### WHAT IS ASKED
Copy everything from the line containing "Segment pancreas →" down to the line containing "115L139 116L140 120H144L149", renaming "segmentation" to "outline" and keeping all else unchanged. Leave the pictures out of your copy.

### MATERIAL SHOWN
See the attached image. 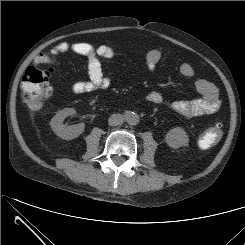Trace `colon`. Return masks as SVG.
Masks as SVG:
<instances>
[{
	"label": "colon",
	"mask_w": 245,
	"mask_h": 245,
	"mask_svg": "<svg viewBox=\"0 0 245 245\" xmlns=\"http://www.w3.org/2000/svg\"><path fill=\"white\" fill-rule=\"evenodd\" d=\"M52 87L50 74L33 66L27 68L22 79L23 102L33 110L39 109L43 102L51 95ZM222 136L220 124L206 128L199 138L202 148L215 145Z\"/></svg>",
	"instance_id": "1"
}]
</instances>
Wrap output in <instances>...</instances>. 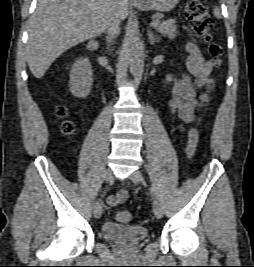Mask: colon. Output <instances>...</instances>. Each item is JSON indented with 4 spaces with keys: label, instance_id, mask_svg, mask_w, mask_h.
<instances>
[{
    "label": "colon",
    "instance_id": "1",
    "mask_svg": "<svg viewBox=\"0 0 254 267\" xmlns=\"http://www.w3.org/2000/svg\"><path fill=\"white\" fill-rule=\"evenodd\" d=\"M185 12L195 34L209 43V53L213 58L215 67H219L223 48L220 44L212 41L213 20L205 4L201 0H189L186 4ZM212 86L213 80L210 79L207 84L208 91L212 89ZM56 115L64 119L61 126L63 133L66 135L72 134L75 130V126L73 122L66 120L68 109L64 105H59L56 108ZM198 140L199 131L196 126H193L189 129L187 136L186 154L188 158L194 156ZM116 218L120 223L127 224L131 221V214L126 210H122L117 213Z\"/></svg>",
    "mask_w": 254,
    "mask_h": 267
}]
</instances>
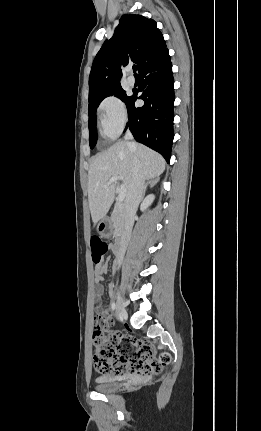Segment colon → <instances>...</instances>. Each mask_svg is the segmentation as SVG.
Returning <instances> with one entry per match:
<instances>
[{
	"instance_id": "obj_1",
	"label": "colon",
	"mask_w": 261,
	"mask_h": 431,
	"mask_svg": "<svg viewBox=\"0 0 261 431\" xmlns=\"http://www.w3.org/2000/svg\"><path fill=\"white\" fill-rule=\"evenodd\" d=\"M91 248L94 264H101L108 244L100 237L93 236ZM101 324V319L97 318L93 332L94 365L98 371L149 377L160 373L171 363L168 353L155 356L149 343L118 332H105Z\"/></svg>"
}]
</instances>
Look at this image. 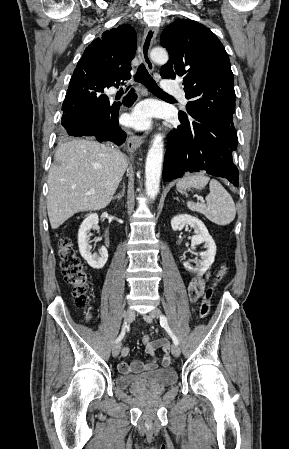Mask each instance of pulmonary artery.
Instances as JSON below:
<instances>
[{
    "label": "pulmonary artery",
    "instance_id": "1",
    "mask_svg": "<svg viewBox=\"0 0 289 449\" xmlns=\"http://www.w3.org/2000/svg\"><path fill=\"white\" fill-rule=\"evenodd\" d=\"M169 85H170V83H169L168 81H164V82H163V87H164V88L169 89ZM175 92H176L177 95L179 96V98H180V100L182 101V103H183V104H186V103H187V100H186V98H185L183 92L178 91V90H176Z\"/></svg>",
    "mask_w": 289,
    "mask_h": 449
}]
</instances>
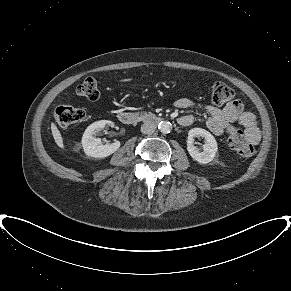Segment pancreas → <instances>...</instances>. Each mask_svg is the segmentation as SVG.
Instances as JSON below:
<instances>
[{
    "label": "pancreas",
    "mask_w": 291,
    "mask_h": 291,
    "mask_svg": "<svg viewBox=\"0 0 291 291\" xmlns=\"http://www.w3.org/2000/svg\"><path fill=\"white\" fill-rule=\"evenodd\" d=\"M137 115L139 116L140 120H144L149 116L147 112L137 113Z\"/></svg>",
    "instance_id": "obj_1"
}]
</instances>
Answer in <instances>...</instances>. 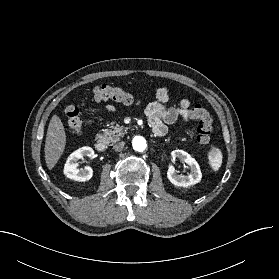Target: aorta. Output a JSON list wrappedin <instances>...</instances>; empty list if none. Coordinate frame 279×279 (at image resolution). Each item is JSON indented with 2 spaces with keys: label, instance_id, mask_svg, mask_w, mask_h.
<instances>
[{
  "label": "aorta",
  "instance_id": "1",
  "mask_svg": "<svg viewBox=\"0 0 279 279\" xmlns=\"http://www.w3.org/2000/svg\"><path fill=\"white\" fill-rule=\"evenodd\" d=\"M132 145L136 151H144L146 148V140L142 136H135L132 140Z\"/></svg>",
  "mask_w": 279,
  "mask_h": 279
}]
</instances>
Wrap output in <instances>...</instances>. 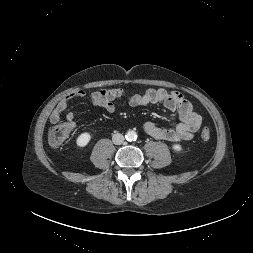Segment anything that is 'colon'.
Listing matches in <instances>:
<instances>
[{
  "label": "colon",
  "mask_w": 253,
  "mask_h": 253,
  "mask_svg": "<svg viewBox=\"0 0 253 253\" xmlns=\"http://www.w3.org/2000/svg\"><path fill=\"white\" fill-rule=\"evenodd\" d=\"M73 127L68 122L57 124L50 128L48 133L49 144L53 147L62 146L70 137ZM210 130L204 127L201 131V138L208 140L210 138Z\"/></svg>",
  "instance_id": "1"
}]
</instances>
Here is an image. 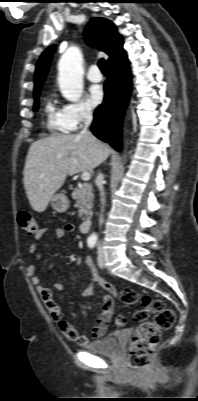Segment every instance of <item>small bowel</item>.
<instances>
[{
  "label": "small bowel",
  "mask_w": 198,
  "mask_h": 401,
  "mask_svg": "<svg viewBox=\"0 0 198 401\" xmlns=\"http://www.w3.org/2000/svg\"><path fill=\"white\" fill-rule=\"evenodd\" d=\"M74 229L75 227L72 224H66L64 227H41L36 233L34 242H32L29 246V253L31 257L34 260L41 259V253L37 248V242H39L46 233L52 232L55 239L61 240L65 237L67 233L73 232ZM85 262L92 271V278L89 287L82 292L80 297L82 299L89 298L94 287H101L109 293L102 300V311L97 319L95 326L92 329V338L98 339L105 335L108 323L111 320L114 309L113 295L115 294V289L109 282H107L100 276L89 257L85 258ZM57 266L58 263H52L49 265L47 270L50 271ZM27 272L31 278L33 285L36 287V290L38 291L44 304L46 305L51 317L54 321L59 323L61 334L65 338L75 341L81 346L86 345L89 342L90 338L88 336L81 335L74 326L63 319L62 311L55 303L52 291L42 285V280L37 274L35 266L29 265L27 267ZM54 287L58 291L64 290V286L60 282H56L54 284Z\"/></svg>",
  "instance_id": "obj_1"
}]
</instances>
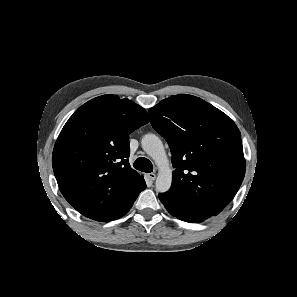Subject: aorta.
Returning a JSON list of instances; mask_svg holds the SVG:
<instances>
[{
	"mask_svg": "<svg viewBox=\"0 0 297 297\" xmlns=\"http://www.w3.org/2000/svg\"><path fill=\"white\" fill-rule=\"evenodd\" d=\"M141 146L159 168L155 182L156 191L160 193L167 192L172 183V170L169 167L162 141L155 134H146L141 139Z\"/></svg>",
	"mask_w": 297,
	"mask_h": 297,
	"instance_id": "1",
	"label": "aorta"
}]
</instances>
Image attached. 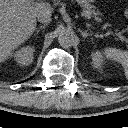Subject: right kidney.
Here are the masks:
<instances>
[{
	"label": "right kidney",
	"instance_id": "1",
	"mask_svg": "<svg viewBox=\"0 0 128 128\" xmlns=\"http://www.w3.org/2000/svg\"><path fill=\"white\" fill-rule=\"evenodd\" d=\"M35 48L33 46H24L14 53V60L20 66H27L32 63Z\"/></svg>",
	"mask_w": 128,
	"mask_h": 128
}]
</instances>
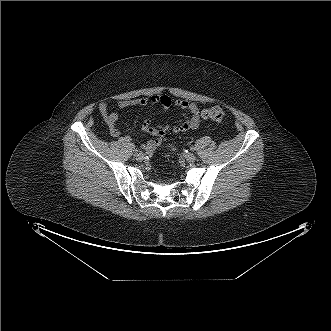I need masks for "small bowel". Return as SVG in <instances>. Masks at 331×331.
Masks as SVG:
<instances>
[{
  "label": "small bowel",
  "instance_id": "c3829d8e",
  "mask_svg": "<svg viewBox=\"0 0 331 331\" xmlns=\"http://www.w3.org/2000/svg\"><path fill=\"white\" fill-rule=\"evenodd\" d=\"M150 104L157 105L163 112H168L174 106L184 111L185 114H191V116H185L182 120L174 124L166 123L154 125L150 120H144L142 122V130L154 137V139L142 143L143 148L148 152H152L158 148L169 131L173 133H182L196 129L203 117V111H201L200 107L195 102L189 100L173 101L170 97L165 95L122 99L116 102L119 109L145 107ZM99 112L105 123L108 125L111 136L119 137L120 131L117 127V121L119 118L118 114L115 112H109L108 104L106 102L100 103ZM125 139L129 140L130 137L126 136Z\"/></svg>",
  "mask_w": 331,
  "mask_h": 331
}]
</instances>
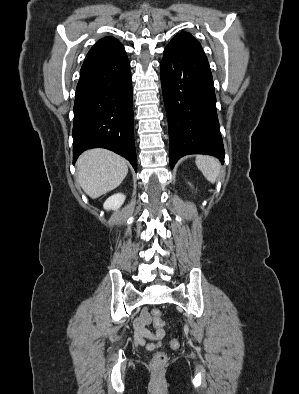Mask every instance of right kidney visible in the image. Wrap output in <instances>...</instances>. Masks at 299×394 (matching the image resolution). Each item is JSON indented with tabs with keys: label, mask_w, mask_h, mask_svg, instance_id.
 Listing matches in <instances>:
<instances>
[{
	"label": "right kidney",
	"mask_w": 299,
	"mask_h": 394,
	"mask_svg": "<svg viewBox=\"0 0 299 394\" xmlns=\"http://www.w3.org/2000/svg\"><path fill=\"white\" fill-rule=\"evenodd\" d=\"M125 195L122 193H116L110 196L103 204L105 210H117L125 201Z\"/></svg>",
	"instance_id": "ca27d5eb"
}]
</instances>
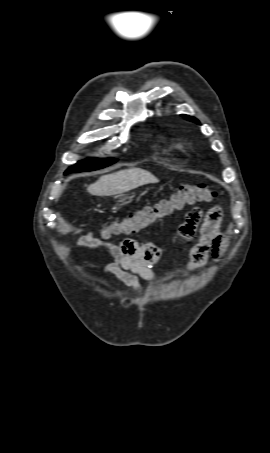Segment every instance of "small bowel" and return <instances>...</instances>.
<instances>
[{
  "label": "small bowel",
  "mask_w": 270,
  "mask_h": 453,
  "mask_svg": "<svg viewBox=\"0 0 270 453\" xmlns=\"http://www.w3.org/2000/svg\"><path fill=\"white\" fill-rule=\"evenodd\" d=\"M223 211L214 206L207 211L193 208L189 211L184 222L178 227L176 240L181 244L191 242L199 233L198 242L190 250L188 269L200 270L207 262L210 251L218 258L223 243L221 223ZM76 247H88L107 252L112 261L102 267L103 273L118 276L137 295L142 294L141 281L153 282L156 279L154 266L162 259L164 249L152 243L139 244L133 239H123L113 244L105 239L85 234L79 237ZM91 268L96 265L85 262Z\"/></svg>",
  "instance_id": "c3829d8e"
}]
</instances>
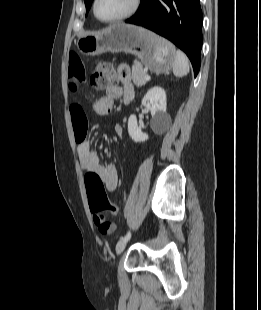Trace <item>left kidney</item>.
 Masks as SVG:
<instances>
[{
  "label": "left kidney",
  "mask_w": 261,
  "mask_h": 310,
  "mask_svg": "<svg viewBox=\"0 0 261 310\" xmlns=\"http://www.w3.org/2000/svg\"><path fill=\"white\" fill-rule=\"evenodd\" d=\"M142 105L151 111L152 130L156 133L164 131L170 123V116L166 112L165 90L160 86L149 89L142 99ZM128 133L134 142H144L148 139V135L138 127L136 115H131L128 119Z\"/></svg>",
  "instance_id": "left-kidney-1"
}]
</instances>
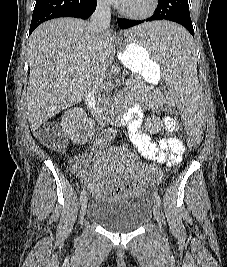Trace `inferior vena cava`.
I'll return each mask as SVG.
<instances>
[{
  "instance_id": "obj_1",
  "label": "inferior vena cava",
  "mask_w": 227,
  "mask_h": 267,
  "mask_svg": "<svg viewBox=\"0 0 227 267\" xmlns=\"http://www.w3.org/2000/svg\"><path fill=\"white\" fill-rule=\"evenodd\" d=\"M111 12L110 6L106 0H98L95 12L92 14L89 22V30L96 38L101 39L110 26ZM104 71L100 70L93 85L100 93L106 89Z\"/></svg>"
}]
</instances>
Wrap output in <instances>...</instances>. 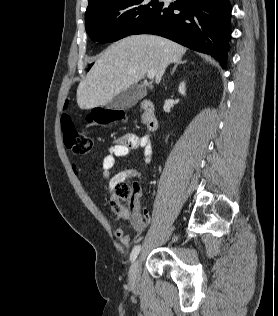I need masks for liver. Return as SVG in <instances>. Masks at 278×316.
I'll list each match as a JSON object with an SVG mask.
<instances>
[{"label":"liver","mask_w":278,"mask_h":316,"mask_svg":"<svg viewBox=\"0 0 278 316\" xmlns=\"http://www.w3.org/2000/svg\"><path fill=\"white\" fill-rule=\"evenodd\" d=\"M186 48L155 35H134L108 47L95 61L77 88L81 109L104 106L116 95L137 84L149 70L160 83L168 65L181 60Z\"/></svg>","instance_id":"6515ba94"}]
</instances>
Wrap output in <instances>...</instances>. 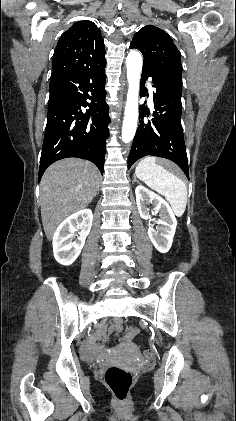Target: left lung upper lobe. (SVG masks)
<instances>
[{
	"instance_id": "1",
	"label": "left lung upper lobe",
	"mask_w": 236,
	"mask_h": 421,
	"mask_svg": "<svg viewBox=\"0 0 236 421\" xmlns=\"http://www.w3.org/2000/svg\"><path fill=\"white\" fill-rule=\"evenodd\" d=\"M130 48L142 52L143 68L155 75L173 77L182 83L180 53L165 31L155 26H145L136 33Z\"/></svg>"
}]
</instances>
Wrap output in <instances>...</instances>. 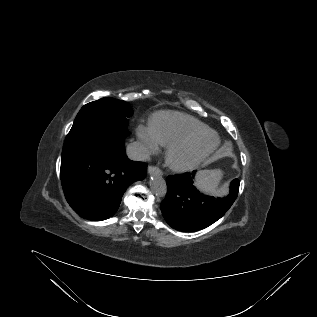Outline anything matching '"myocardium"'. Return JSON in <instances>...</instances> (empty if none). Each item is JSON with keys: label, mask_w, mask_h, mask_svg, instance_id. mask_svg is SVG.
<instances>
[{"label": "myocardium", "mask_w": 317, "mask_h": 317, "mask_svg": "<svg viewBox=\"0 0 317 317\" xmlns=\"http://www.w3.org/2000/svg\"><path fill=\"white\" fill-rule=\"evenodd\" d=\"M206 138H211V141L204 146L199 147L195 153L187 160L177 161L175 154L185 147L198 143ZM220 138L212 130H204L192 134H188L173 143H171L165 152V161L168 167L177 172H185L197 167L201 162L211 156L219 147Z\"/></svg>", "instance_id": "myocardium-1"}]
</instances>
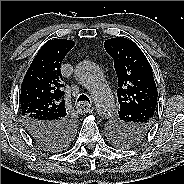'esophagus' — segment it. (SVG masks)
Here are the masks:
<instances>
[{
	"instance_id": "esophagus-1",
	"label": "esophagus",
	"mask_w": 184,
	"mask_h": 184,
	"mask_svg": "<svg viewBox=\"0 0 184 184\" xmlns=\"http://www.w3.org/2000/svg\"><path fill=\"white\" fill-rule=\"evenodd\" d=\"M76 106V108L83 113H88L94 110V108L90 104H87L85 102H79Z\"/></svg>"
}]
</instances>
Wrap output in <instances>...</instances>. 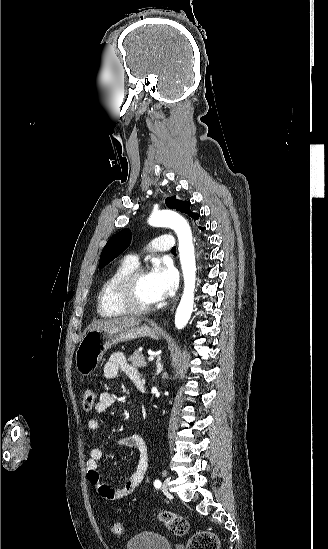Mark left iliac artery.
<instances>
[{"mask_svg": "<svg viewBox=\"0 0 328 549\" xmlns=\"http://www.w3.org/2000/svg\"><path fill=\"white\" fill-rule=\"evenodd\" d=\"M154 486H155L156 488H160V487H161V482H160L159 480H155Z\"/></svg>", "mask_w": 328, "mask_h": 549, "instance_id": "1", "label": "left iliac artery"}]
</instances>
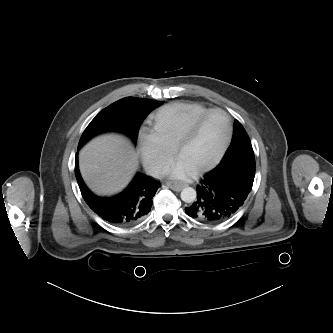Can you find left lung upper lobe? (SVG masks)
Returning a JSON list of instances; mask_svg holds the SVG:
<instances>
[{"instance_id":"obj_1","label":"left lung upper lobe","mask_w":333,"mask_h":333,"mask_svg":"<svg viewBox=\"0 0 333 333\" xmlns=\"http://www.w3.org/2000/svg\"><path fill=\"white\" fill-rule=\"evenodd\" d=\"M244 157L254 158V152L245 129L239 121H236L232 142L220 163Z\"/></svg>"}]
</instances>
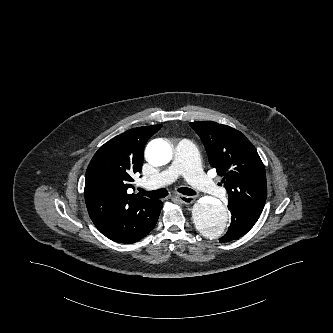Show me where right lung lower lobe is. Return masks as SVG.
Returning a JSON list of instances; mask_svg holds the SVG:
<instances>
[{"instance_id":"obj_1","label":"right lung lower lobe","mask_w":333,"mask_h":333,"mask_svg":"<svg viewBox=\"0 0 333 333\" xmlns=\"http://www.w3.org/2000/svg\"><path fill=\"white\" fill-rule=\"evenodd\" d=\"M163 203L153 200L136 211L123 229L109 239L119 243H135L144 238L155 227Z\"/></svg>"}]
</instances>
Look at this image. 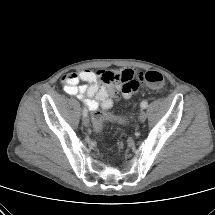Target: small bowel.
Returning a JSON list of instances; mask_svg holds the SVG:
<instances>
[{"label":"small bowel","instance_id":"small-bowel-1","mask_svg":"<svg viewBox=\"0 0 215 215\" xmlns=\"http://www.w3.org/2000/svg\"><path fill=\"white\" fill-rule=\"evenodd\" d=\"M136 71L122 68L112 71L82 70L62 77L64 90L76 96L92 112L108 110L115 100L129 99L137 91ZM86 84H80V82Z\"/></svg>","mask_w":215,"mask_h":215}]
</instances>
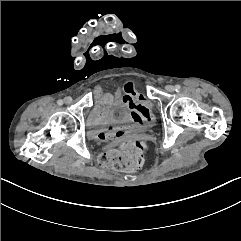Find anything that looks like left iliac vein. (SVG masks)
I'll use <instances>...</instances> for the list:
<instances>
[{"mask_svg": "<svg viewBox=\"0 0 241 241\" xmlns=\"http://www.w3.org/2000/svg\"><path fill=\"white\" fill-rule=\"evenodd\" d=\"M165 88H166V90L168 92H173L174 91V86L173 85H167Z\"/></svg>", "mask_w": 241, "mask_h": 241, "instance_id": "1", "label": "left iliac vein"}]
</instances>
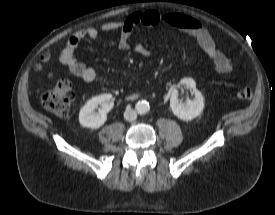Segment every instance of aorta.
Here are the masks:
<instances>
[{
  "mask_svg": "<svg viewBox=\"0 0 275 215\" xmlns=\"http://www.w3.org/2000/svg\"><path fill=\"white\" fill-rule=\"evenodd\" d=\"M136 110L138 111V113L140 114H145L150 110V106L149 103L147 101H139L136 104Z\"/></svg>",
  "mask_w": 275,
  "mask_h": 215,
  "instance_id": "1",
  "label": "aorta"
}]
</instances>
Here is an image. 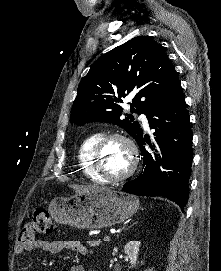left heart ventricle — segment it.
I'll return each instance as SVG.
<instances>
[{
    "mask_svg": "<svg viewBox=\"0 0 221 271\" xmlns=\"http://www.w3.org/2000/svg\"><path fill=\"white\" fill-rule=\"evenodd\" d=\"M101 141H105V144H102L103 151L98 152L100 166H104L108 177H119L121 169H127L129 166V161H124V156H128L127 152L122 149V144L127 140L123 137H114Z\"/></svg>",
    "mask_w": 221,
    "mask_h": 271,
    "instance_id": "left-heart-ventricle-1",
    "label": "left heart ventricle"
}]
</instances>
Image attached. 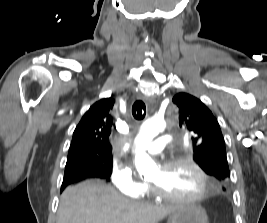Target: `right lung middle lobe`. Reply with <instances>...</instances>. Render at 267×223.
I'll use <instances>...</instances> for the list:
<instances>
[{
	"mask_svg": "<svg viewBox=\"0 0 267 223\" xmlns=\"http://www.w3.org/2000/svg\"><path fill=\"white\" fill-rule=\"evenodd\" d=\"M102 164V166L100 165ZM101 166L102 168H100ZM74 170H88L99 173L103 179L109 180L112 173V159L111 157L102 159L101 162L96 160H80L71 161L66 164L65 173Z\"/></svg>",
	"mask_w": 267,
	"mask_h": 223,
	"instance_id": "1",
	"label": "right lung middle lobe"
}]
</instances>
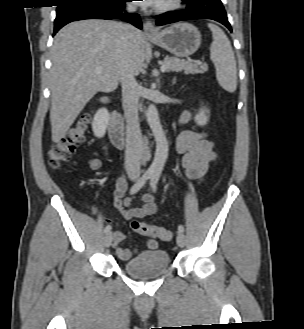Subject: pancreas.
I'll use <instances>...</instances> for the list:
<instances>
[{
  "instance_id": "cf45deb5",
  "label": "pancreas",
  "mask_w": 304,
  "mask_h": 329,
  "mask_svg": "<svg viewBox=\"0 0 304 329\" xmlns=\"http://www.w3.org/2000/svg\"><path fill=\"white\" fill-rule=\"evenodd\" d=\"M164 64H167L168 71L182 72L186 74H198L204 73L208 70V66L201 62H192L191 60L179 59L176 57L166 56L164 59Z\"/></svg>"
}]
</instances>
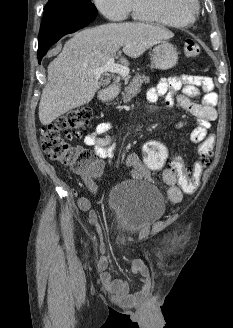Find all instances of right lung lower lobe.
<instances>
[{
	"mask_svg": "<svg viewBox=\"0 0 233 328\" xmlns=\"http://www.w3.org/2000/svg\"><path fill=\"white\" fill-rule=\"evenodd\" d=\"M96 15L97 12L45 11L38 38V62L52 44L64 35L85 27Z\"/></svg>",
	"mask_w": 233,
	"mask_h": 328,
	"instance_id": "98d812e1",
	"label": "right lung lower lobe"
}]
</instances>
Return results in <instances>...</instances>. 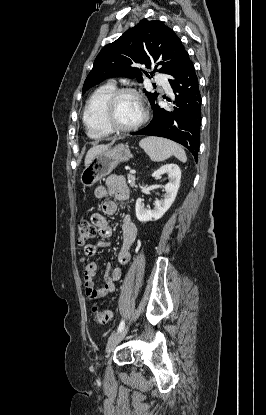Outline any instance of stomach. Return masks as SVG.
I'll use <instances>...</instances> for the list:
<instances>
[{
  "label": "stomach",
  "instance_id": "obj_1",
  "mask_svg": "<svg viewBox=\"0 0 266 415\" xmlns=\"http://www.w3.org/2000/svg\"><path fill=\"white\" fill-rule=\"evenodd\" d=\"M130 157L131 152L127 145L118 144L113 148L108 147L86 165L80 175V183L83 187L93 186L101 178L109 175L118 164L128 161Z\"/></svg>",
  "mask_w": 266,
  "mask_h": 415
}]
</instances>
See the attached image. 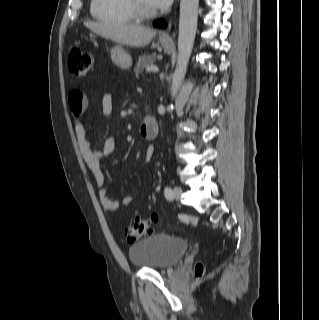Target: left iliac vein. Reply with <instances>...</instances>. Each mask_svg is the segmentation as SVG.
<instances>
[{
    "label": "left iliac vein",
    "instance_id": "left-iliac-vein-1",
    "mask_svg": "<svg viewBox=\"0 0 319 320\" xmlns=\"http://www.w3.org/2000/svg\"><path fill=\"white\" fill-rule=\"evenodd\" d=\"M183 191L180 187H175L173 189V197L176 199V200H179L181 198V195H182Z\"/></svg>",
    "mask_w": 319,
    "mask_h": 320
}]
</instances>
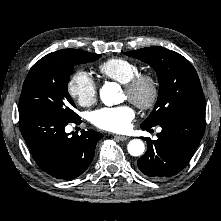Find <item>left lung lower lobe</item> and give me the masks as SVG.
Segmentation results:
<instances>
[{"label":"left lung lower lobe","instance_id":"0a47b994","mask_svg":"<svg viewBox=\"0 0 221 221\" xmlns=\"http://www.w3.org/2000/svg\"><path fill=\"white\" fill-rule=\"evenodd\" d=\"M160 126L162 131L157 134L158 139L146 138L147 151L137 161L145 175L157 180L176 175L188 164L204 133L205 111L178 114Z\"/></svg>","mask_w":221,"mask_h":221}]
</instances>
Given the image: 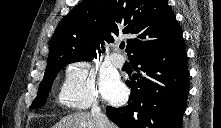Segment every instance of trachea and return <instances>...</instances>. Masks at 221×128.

### REPLY
Segment pancreas → <instances>...</instances>. Each mask_svg is the outline as SVG.
Instances as JSON below:
<instances>
[{
    "label": "pancreas",
    "mask_w": 291,
    "mask_h": 291,
    "mask_svg": "<svg viewBox=\"0 0 291 291\" xmlns=\"http://www.w3.org/2000/svg\"><path fill=\"white\" fill-rule=\"evenodd\" d=\"M137 115L139 116L140 120H144L149 116L147 112L137 113Z\"/></svg>",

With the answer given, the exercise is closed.